Si racconta che quando il generale Mormont giunse alle sponde del Garoinne durante una notte di mezza estate, il suo stomaco, per quanto abituato agli scempi della guerra, si torse dolorosamente. Ad attendere i soldati tra le limacciose sponde non vi era infatti un semplice esercito da sconfiggere: guerrieri scheletrici, morti oltre cinquanta anni prima per obbedire alla parola del Re Stregone, brandivano nuovamente le proprie spade smussate, e marciavano per la seconda volta contro il Trono di Alabastro. Anni più tardi, coloro che ancora potevano rievocare l’evento dissero che Mormont ringhiò contro coloro che indietreggiavano, e obbligando il proprio destriero ad una folle corsa, si lanciò alla testa della cavalleria contro i marcescenti guerrieri del Re Stregone.
Quando il messaggero emerse dalle ombre dell’imponente doppio battente di Château d’Anglais, venne subito circondato da rabbiosi soldati, ansiosi di vendicare la morte dei propri compagni. Tuttavia, i signori di Château d’Anglais avevano dato ordine di non nuocergli, poiché era loro intenzione ascoltare le parole del messaggero prima di decidere della sua sorte. L’uomo venne condotto al centro del cortile, dove alcune assi di legno erano state gettate sopra il fango e le macerie del pozzo, proprio accanto alla carcassa marcescente dell’idra.
Se il giovane ambasciatore aveva paura, non lo diede a vedere, e dopo essersi esibito in un cerimonioso inchino, propose ai cavalieri di incontrare Mormul in persona, attraverso l’utilizzo di una sfera stregata in suo possesso. Telehma e Crovont, sospettando un tranello, richiesero che la sfera venisse loro affidata e congedarono il messaggero, sotto gli sguardi carichi d’odio dei propri soldati.
Fu così che dopo alcune ore i Signori di Château d’Anglais si trovarono nuovamente riuniti nella sala del consiglio, per ascoltare il responso dei maghi veste.
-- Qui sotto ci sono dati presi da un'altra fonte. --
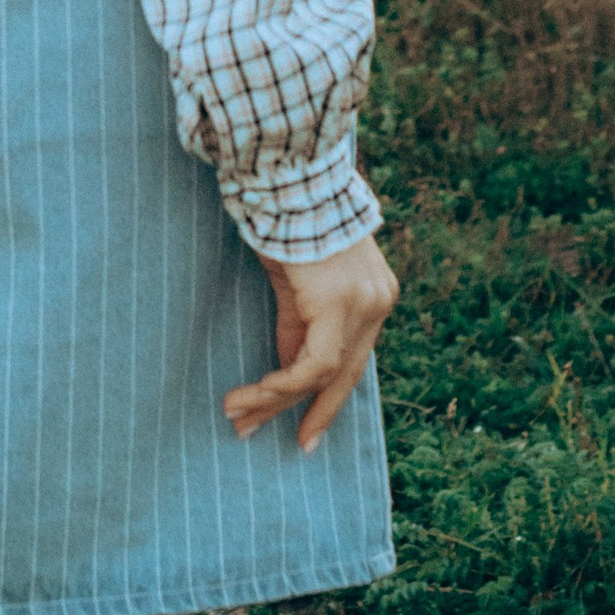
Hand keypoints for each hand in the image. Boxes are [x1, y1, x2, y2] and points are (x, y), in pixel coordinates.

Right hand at [223, 237, 397, 455]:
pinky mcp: (339, 305)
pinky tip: (253, 394)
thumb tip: (285, 370)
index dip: (327, 400)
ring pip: (324, 375)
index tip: (304, 432)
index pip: (352, 360)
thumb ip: (298, 323)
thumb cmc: (287, 216)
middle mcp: (378, 303)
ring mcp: (364, 305)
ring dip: (276, 400)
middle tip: (276, 440)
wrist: (289, 174)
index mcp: (375, 295)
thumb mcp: (294, 279)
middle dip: (307, 412)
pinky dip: (281, 384)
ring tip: (236, 415)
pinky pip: (312, 364)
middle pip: (343, 375)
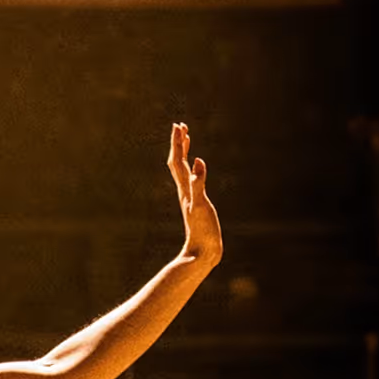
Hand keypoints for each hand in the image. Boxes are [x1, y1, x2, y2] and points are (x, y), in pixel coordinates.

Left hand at [168, 122, 221, 266]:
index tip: (178, 125)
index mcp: (185, 188)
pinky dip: (193, 170)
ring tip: (186, 139)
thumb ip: (198, 183)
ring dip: (182, 154)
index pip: (178, 160)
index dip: (178, 143)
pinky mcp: (195, 204)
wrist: (201, 252)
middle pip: (177, 162)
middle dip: (178, 143)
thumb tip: (197, 161)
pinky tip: (196, 168)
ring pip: (182, 171)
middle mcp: (184, 190)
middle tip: (180, 126)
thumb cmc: (202, 230)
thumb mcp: (200, 204)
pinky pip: (192, 182)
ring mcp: (189, 197)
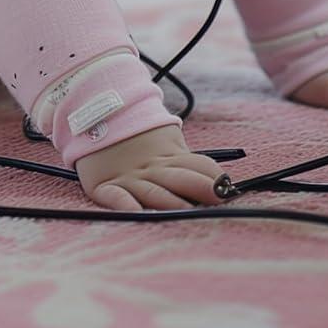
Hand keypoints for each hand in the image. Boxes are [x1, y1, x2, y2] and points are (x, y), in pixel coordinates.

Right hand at [75, 124, 227, 211]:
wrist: (98, 114)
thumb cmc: (140, 139)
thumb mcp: (169, 143)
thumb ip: (190, 163)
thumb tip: (222, 182)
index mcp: (170, 156)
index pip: (198, 165)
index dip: (214, 176)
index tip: (229, 190)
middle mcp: (152, 168)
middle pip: (179, 177)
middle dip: (200, 187)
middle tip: (218, 198)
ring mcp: (129, 177)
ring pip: (153, 191)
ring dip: (171, 202)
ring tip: (187, 212)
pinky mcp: (105, 186)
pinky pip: (116, 197)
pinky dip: (125, 204)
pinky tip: (136, 212)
Entrambi erano certi che la sfera non era di per se in grado di nuocere, tuttavia parte del suo potere avrebbe potuto manifestarsi in modi difficili da prevedere. Dopo alcune riflessioni, i cavalieri decisero di incontrare Mormul attraverso quel bizzarro artefatto, e i maghi veste cominciarono a recitare il sortilegio che ne avrebbe dischiuso il potere.
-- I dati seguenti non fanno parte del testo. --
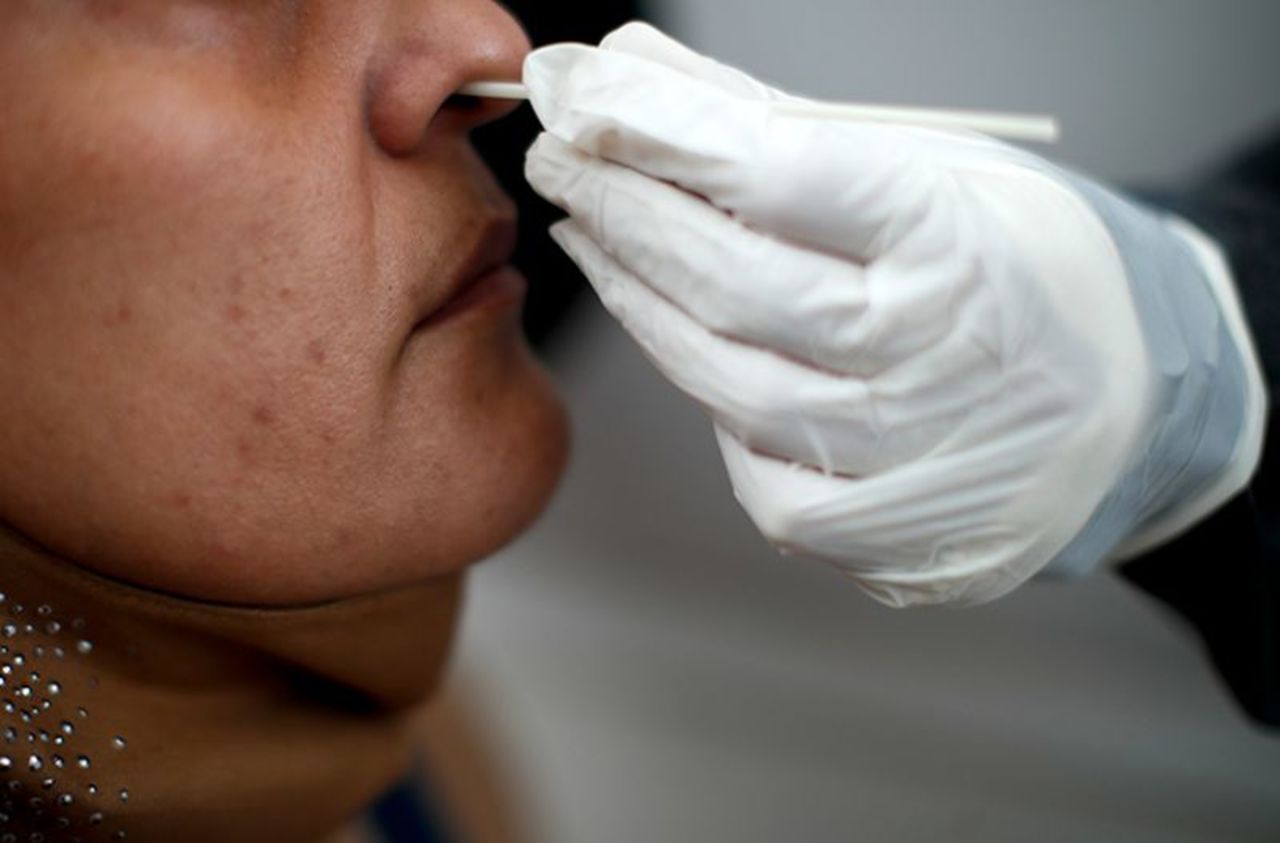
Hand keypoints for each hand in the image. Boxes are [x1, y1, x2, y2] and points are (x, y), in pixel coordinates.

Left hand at [522, 23, 1265, 606]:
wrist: (1124, 411)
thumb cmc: (1016, 273)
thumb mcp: (926, 172)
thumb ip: (769, 126)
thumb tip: (632, 70)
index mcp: (961, 247)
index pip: (785, 175)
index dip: (667, 132)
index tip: (585, 95)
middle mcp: (942, 365)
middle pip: (734, 285)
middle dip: (626, 211)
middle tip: (564, 161)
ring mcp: (919, 469)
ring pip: (729, 389)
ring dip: (642, 307)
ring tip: (596, 240)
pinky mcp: (899, 547)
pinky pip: (767, 483)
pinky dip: (724, 417)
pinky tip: (703, 358)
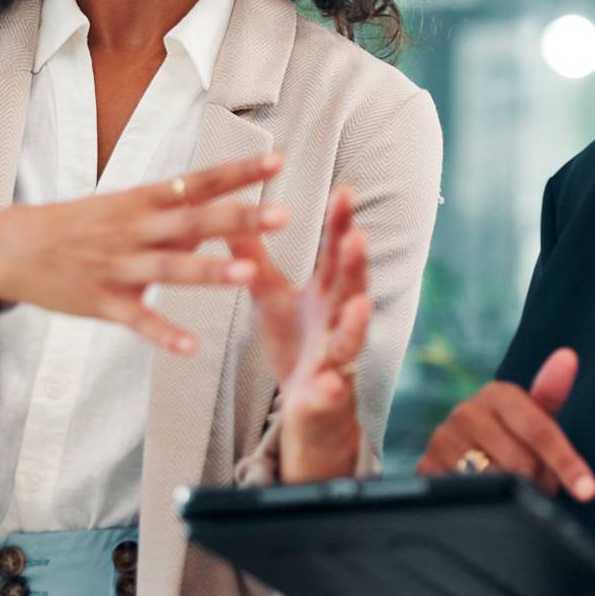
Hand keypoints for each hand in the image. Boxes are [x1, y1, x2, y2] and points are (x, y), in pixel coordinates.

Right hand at [0, 153, 286, 354]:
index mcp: (145, 201)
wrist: (11, 248)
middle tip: (284, 214)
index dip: (240, 172)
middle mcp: (137, 229)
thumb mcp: (126, 206)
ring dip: (210, 271)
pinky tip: (191, 347)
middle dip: (240, 218)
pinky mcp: (102, 302)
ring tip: (249, 274)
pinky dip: (163, 333)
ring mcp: (120, 266)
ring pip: (172, 268)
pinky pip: (138, 320)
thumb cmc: (78, 225)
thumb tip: (225, 205)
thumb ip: (177, 211)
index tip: (279, 161)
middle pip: (195, 221)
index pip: (201, 181)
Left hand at [228, 185, 371, 481]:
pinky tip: (328, 384)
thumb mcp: (271, 296)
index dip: (341, 224)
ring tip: (360, 304)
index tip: (344, 190)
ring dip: (357, 323)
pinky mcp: (327, 394)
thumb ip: (256, 259)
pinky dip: (331, 388)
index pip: (336, 253)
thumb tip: (234, 212)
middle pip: (351, 288)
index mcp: (327, 293)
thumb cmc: (295, 342)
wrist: (309, 406)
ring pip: (351, 339)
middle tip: (356, 236)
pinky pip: (331, 392)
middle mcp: (339, 320)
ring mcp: (337, 358)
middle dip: (355, 265)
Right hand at [416, 348, 594, 501]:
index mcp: (497, 393)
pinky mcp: (426, 467)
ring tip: (514, 485)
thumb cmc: (509, 432)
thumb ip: (551, 390)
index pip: (539, 430)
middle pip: (522, 464)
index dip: (566, 462)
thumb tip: (567, 356)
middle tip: (536, 479)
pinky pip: (471, 498)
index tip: (588, 490)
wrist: (463, 449)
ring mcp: (443, 440)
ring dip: (515, 495)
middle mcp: (465, 412)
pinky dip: (488, 502)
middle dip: (538, 480)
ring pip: (498, 484)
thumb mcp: (533, 413)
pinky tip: (488, 492)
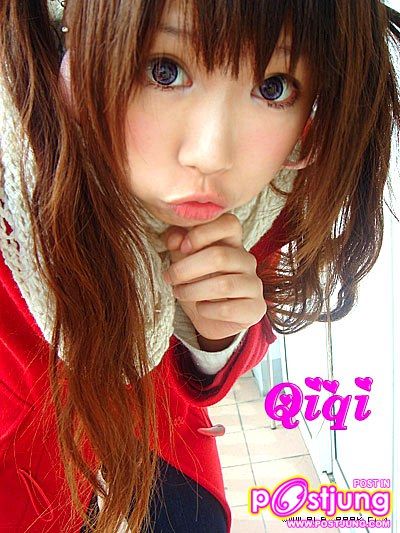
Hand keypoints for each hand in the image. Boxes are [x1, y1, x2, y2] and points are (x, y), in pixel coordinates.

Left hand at [160, 213, 266, 341]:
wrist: (210, 319)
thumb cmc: (198, 285)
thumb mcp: (183, 262)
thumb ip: (178, 244)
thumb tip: (175, 238)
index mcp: (232, 242)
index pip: (229, 223)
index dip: (203, 232)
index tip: (182, 247)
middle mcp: (246, 260)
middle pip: (220, 256)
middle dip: (186, 268)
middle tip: (169, 277)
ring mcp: (254, 284)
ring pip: (223, 285)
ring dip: (192, 290)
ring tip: (179, 293)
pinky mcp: (255, 308)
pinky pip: (228, 309)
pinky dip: (207, 310)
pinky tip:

Avvolti improvvisamente da un lampo accecante, i cavalieri si trovarono in una piana nebbiosa. Non vi era alcuna traccia di Mormul, e soltanto il sibilare del vento rispose ai richiami degli avventurieri.
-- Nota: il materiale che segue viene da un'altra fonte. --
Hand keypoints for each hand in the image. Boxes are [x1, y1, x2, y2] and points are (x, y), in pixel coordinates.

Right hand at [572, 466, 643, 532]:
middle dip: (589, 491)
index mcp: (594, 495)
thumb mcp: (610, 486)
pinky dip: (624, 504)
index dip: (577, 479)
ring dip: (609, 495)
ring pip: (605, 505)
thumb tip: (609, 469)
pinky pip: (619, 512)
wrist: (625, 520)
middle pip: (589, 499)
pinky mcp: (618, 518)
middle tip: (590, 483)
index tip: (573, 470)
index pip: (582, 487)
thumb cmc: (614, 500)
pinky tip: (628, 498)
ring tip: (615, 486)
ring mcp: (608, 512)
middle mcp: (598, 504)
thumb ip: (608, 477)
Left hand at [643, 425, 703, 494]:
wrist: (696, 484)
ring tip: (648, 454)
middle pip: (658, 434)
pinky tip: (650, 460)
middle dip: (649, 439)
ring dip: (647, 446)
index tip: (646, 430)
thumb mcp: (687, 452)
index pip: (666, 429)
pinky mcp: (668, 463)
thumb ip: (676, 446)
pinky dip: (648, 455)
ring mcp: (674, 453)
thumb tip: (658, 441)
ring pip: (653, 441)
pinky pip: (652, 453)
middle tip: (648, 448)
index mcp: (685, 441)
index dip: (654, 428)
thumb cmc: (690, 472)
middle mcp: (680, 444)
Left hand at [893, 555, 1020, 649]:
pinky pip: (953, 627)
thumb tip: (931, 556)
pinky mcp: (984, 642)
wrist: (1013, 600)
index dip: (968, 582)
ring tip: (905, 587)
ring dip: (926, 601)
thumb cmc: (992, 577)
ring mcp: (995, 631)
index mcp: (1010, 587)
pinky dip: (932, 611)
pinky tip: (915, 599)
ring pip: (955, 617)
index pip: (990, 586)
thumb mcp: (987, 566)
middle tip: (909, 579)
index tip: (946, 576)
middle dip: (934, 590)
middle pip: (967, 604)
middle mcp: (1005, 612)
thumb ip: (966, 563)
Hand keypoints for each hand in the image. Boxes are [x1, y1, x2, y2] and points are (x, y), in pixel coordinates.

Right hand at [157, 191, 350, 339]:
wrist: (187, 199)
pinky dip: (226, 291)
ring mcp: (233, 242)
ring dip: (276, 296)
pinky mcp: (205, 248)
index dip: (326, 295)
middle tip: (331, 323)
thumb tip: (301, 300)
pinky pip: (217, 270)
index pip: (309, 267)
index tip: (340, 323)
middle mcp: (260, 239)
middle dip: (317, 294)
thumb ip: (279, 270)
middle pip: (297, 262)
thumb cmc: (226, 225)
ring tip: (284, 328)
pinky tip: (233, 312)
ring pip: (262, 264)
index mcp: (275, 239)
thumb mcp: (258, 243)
Decisa a scoprire in quale luogo fosse giunta, la Compagnia cominciò ad esplorare i dintorni, giungendo sino ad un alta costruzione di pietra: una singolare torre priva di alcuna entrata.
Guidato dalle visioni di Theodor, Telehma intuì che una potente illusione celava l’indizio che avrebbe permesso agli avventurieri di scoprire l’ingresso della torre, e le chiavi che permettevano di disserrarla. Una volta all’interno però, un nuovo enigma costrinse la Compagnia ad arrestarsi, e Narth venne quasi ucciso nel tentativo di avanzare ignorandone la soluzione. Pur non potendo ancora intuire quale stregoneria li avesse condotti in quel luogo e per quale scopo, gli avventurieri compresero che non avrebbero potuto muovere un passo senza sciogliere gli enigmi della misteriosa torre.